The International Cafe, located on the Piazza, is another casual dining option. Open 24 hours, it serves complimentary snacks, including breakfast pastries, soups, quiche, salads and desserts. (Think warm, melty cookies, as well as fancier items.) We enjoyed the prosciutto, mozzarella and chicken breast sandwiches. Specialty coffee drinks cost extra. It's quite pleasant to grab a seat in the atrium, munch on your snacks and observe whatever entertainment is happening in the Piazza (or simply people-watch).

Next door, Vines Wine Bar (11 a.m. to 11 p.m. or 4:30 p.m. to 11 p.m. on port days) serves up complimentary sushi and tapas with the purchase of a drink. Its corner of the Piazza is like stepping into a traditional winery with oak barrels for tables and flooring that looks like tiled stone. Pair your meal with a great glass of wine, or try one of several reasonably priced wine flight options.

Golden Princess offers two specialty restaurants: Sabatini's and Crown Grill, available by reservation only. To get the time and day you desire, reserve well in advance. Dinner is served in both venues from 5:30 p.m. to 10 p.m.

If you like Italian fare, don't miss Sabatini's, a steal at the $25-per-person extra charge. Our favorites included the buffalo mozzarella (essentially, a big old hunk of fresh cheese), fried calamari and lobster three ways. The menu is heavy on seafood, but the staff is willing to tweak items to keep those who don't eat fish happy. Pasta is, of course, wonderful, and our waiters sang to us as they added Parmesan and fresh-ground pepper to our plates. By the time we licked the last of the tiramisu from our forks, we were stuffed and very happy.

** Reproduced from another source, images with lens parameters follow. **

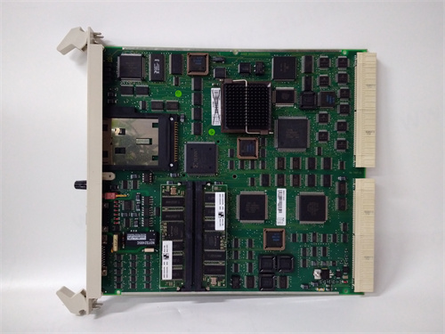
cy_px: 167
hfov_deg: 65.3
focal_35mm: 27
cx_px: 222
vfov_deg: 51.4
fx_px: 347
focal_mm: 3.79
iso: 674
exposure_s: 1/33
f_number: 2
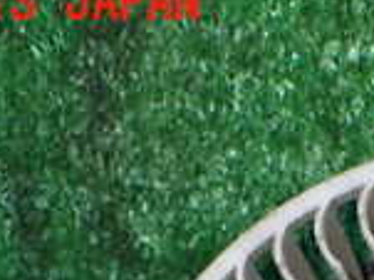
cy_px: 530
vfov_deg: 11.4
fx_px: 1285
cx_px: 493
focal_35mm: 119
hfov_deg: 15.7
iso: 800
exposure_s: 1/40
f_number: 2.3
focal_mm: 5.4
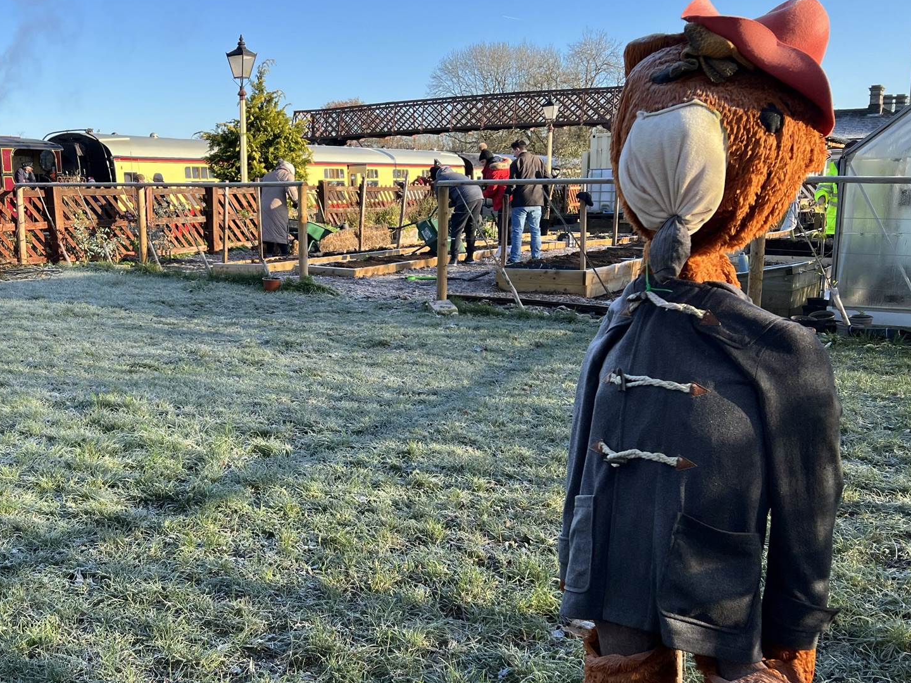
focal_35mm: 37
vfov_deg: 38.6
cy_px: 366
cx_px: 286
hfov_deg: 49.1
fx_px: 974
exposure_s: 1/1209
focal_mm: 5.7
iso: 50
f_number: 1.5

The Crown Grill has a more traditional vibe. A New York-style steakhouse, its ambience is set with black-and-white photos of New York City, red woods and carpeting paired with blue upholstered chairs. The menu focuses on seafood, chops and steaks, with the additional choices of appetizers (black tiger prawn and papaya salpicon, lobster cake), soups and salads (black and blue onion soup, marinated goat's cheese and heirloom tomato salad) and the delectable sides that always crop up in steakhouses (garlic fries, mashed potatoes, creamed spinach). The fee for a multicourse dinner is $29 per person and $14.50 for children ages 3 to 12.

Room service, although limited to a set menu of breakfast items (pastries, coffee, fruit) or sandwiches, salads and burgers, is available 24 hours a day.

Ultimate Balcony Dining proved an incredible in-cabin experience. Our personal "butler," after draping our balcony table and chairs in yellow linen, began our experience by offering us Champagne and canapes. Then, the ship's photographer snapped our complimentary photo. Next, we dined on our balcony, enjoying the seascape, the swooping gulls and the breezes as our butler served us, course by course, discretely positioning himself behind the cabin drapes or out in the hall when not needed. The food was good and bountiful. We started with blue crab in pastry shells, followed by salad, then lobster tails and filet mignon ... and for dessert, walnut and vanilla mousse, plus chocolates. The meal was both romantic and memorable, and though an indulgence at $100 per couple, it was well worth the extra splurge.